Rachelle Dixon, vice chair of Portland's Multnomah County Democrats, said the destruction was "disturbing."

"To see people standing in Portland destroying property and not actually doing the work of advocating for black people was disturbing," Dixon told the New York Times. "I think they're a distraction from the everyday needs of people of color, especially black people. My life is not going to improve because you broke the glass at the Louis Vuitton store."

Rioters have attacked the Mark O. Hatfield U.S. Courthouse for two months, launching fireworks at the building and breaking windows. They've also targeted local police stations and businesses throughout the city.

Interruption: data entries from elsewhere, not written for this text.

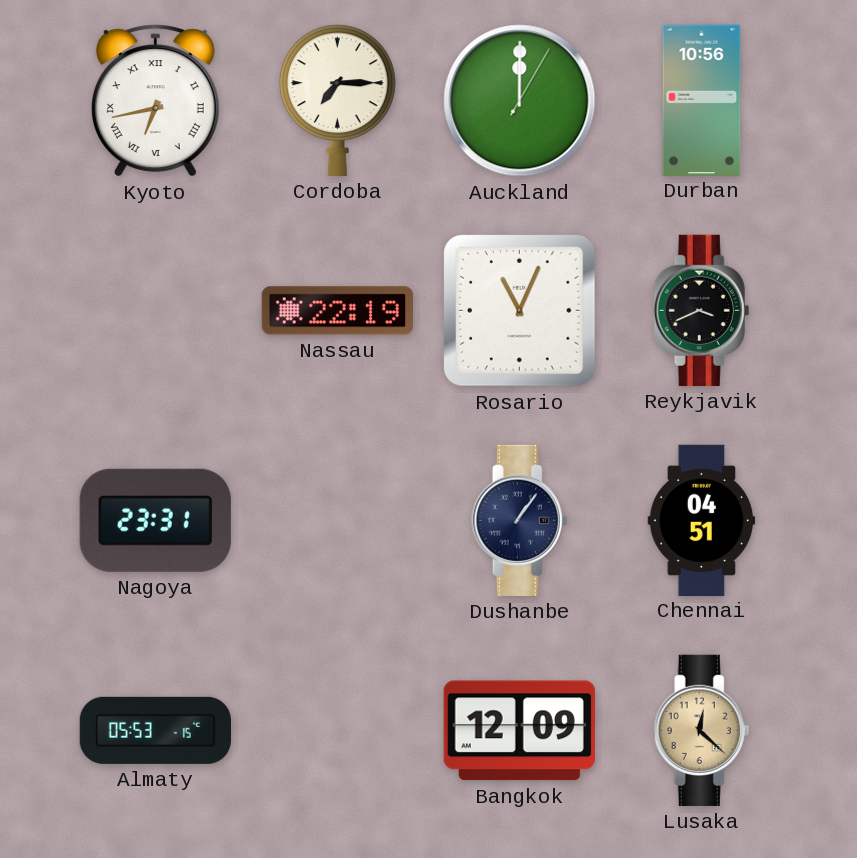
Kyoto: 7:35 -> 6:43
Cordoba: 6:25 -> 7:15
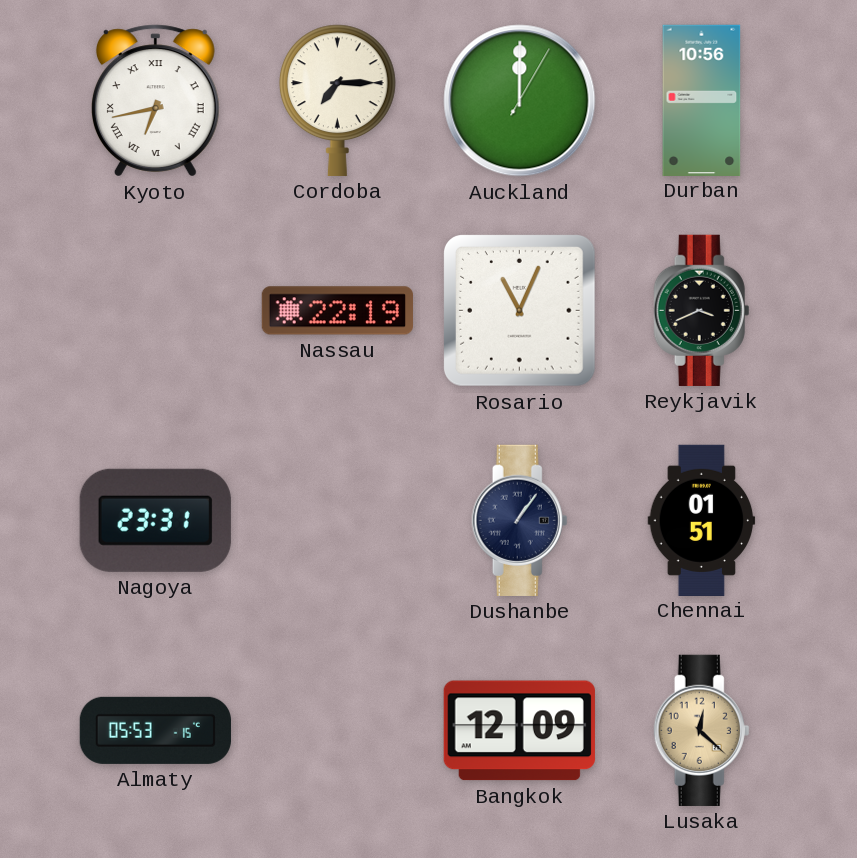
Chennai: 04:51 -> 01:51
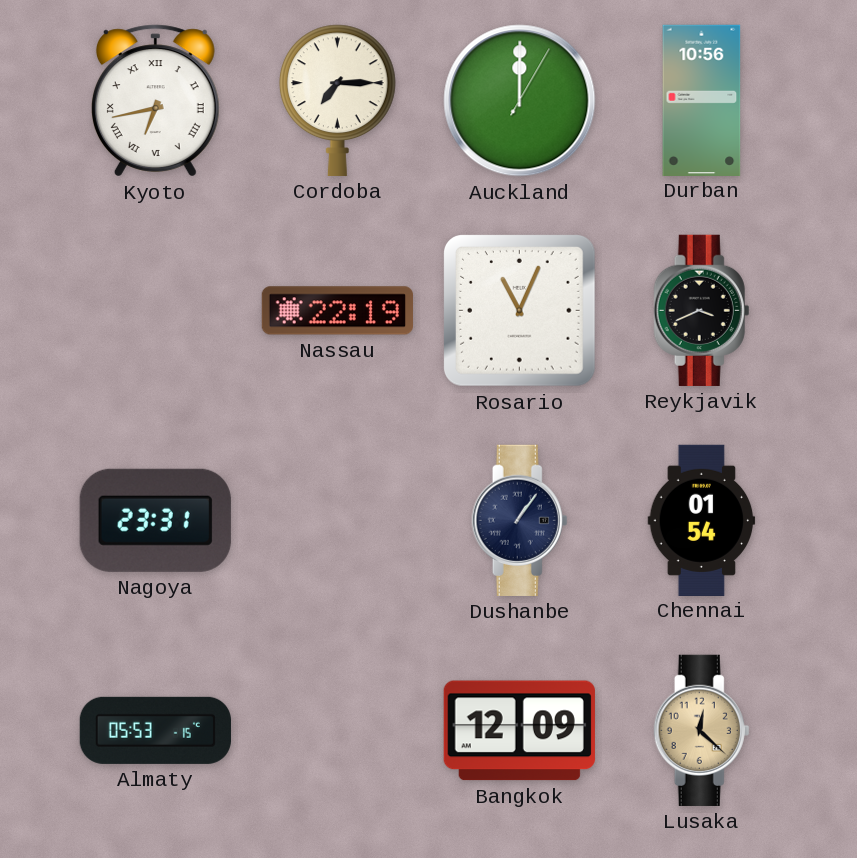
Chennai: 01:51 -> 01:54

According to the Portland Business Alliance, 90 downtown businesses lost more than $22 million—$4 million in property damage and $18 million in lost revenue—in the first month of protests alone.

E.D. Mondainé, president of the Portland branch of the NAACP, called the city's riots a "spectacle" in a recent Washington Post op-ed.

"Unfortunately, ‘spectacle' is now the best way to describe Portland's protests. Vandalizing government buildings and hurling projectiles at law enforcement draw attention—but how do these actions stop police from killing black people?" Mondainé said. "This might ease the consciences of white, affluent women who have previously been silent in the face of black oppression, but it's fair to ask: Are they really furthering the cause of justice, or is this another example of white co-optation?"

Last week, Mayor Ted Wheeler (D.) joined the crowd in support of the protests. Oregon congressman Earl Blumenauer (D.) also defended the protests, saying that some people simply "have strong feelings."

This summer's protests in Portland and across the country were sparked by the death of George Floyd in police custody earlier this year.